=== Begin Enclosure ===

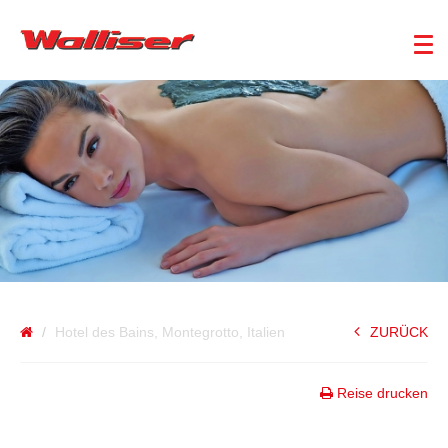
ITALIEN
Hotel des Bains, Montegrotto, Italien
ZURÜCK
Reise drucken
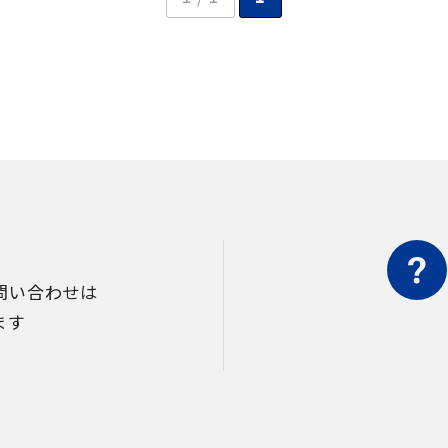
問い合わせは
ます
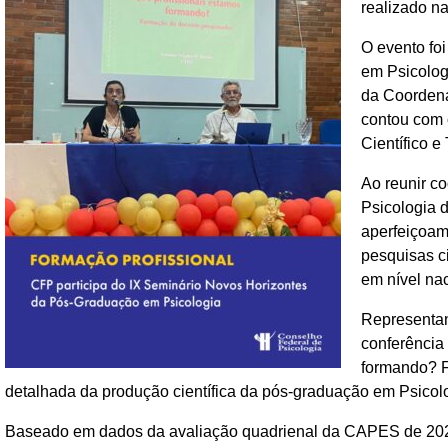
realizado n
O evento fo
em Psicolog
da Coordena
contou com 
Científico e
Ao reunir c
Psicologia d
aperfeiçoam
pesquisas ci
em nível nac
Representand
conferência
formando? F
detalhada da produção científica da pós-graduação em Psicolo
Baseado em dados da avaliação quadrienal da CAPES de 2021, 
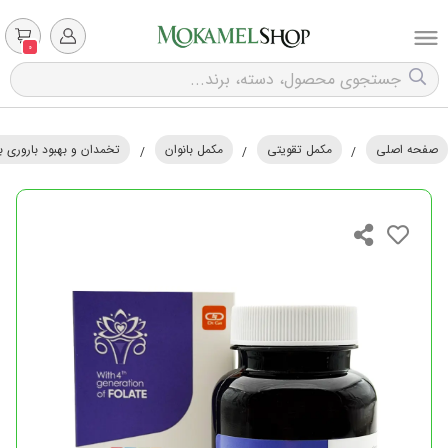
0
صفحه اصلی
مکمل تقویتی
مکمل بانوان
تخمدان و بهبود باروری با
/
/
/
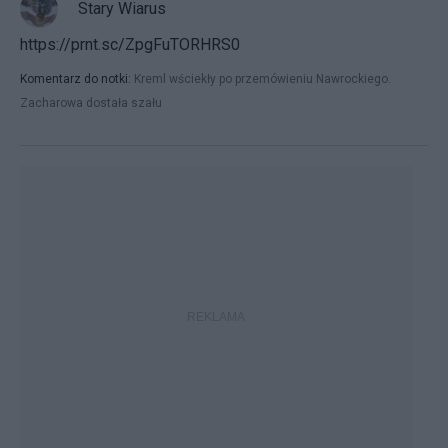
Stary Wiarus
https://prnt.sc/ZpgFuTORHRS0
Komentarz do notki:
Kreml wściekły po przemówieniu Nawrockiego.
Zacharowa dostała szału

=== End Enclosure ===

| AIM OF THE TASK |
Output every line of text from all the items above as one numbered list, skipping blank lines. Leave the pictures out of your answer.

| ANSWER TO THE EXERCISE |
1. ITALIEN
2. Hotel des Bains, Montegrotto, Italien
3. ZURÜCK
4. Reise drucken
5. 問い合わせは
6. ます
7. realizado n
8. O evento fo
9. em Psicolog
10. da Coordena
11. contou com 
12. Científico e
13. Ao reunir c
14. Psicologia d
15. aperfeiçoam
16. pesquisas ci
17. em nível nac
18. Representand
19. conferência
20. formando? F
21. detalhada da produção científica da pós-graduação em Psicolo
22. Baseado em dados da avaliação quadrienal da CAPES de 2021, 
23. 0
24. صفحه اصلی
25. مکمل تقویتی
26. مکمل بانوان
27. تخمدان و بهبود باروری با
28. /
29. /
30. /
31. Stary Wiarus
32. https://prnt.sc/ZpgFuTORHRS0
33. Komentarz do notki:
34. Kreml wściekły po przemówieniu Nawrockiego.
35. Zacharowa dostała szału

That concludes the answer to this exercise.